Wegen Kündigung

  • DPaunovic
  • Status: Neuling
  • Beiträge: 3
vor > 3 Jahre
Hi!

Ich arbeite bei einem großem Konzern, und befinde mich noch im Integrationsleasing, also noch praktisch in der Probezeit. Leider habe ich mir die Stelle etwas anders vorgestellt. Ich bin für die Position überqualifiziert und möchte nun kündigen. Nur stellt sich natürlich das Problem des Zeitpunkts der Kündigung. Ich nehme an es ist besser selbst zu kündigen, aber soll ich nun noch bis zum Ende des Monats warten (Monatslohn is nice!), oder so schnell wie möglich das Thema ansprechen um mir eventuelle Chancen eines internen Stellenwechsels nicht zu nehmen...?

Lg
  • Muellina
  • Status: Weiser
  • Beiträge: 439
vor > 3 Jahre
Willkommen im Forum, Dpaunovic!

Zuerst mal wäre es wichtig, zu wissen, in welchem Land Du bist. In Deutschland ist es so, daß Du bei Eigenkündigung mit einer Arbeitslosengeldsperre von zwölf :!: Wochen rechnen mußt! Das Beste für Dich wäre also, wenn Du mit Deinem Vorgesetzten über das Thema reden würdest. Das ist im übrigen nie verkehrt, denn solltest Du letzten Endes doch selbst kündigen, erhältst Du von der Arbeitsagentur einen Fragebogen, auf dem Du auch gefragt wirst, ob Du Gespräche mit Deinem Vorgesetzten geführt hast, um Deine Lage zu verbessern. Da ist es positiv, wenn Du vor der Kündigung möglichst viel unternommen hast. Dieser Fragebogen wird zwecks Kommentierung auch Deinem Arbeitgeber vorgelegt, d.h. lügen wäre zwecklos. Immerhin kannst Du damit möglicherweise auch bei Eigenkündigung die Sperre umgehen.
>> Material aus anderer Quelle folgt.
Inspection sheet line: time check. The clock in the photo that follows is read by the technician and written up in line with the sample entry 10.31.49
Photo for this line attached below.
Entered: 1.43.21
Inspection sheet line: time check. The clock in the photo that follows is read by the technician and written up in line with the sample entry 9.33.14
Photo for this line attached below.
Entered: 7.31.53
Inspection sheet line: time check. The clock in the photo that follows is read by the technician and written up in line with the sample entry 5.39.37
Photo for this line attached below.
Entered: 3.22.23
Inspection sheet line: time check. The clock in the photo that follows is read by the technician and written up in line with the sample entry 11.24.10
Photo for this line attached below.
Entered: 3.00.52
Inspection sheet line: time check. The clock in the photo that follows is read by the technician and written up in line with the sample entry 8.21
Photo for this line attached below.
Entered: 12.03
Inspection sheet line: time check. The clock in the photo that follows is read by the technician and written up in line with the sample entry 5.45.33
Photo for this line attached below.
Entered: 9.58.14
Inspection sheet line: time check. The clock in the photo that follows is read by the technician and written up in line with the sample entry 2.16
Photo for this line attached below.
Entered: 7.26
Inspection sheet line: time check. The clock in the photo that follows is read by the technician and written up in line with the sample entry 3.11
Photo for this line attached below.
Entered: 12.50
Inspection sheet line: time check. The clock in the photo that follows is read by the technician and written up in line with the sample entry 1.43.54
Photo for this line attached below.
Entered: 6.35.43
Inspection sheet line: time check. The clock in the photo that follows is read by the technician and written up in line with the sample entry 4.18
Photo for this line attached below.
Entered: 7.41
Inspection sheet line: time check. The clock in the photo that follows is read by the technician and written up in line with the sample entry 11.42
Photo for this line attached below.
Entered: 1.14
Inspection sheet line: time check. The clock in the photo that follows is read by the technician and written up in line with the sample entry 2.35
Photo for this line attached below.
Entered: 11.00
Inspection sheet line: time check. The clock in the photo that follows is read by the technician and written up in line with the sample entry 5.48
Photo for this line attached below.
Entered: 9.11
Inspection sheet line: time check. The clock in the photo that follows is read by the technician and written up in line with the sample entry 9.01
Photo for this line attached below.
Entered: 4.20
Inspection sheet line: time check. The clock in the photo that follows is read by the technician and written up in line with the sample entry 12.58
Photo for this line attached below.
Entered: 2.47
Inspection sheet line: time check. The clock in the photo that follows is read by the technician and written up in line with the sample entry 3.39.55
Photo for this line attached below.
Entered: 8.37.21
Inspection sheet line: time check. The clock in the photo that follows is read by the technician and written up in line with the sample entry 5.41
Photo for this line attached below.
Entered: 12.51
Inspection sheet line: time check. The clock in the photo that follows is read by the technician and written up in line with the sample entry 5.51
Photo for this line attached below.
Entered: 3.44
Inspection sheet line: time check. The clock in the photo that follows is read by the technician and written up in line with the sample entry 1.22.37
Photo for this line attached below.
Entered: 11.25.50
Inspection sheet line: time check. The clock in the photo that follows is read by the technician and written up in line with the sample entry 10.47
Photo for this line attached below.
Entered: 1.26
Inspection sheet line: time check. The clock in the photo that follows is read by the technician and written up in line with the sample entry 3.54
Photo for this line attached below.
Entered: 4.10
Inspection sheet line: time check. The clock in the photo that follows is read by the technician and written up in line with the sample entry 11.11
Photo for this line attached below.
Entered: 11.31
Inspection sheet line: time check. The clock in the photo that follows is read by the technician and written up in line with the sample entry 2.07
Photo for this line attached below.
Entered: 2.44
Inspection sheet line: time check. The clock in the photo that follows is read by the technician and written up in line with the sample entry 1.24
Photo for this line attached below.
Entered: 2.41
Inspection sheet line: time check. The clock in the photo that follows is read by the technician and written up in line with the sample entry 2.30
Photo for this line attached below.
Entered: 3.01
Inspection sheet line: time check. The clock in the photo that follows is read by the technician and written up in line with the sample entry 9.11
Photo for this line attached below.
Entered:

Allerdings ist dies schwierig und hängt vom Sachbearbeiter beim Amt ab, der letzten Endes alles entscheidet.

Fazit (jedenfalls für Deutschland): besser wäre auf jeden Fall, wenn Du nicht selbst kündigst, sondern entweder gekündigt wirst oder, natürlich noch besser, die Sache aussitzt, bis Du eine andere Stelle gefunden hast.

Alles Gute für Dich und ein schönes Wochenende!
  • DPaunovic
  • Status: Neuling
  • Beiträge: 3
vor > 3 Jahre
Hi!

Hmmm, ich arbeite in Österreich, also dann nehme ich an, dass hier eine solche Sperre nicht besteht (war noch nie Arbeitslos). Mit der Arbeitsagentur habe ich mein Problem besprochen, und der Personalchef hat mir eben dies empfohlen. Is klar offen über Probleme reden ist nie verkehrt!

lg
  • Muellina
  • Status: Weiser
  • Beiträge: 439
vor > 3 Jahre
Wieder hallo,

am Besten, Du schaust mal bei Google nach. Da ich die Bezeichnung der Institutionen in Österreich nicht kenne, habe ich lediglich ein paar Forenbeiträge zum Thema gefunden. Aus denen geht aber eindeutig hervor, daß es auch bei Dir in Österreich bei Eigenkündigung eine Arbeitslosengeldsperre gibt, also sei vorsichtig.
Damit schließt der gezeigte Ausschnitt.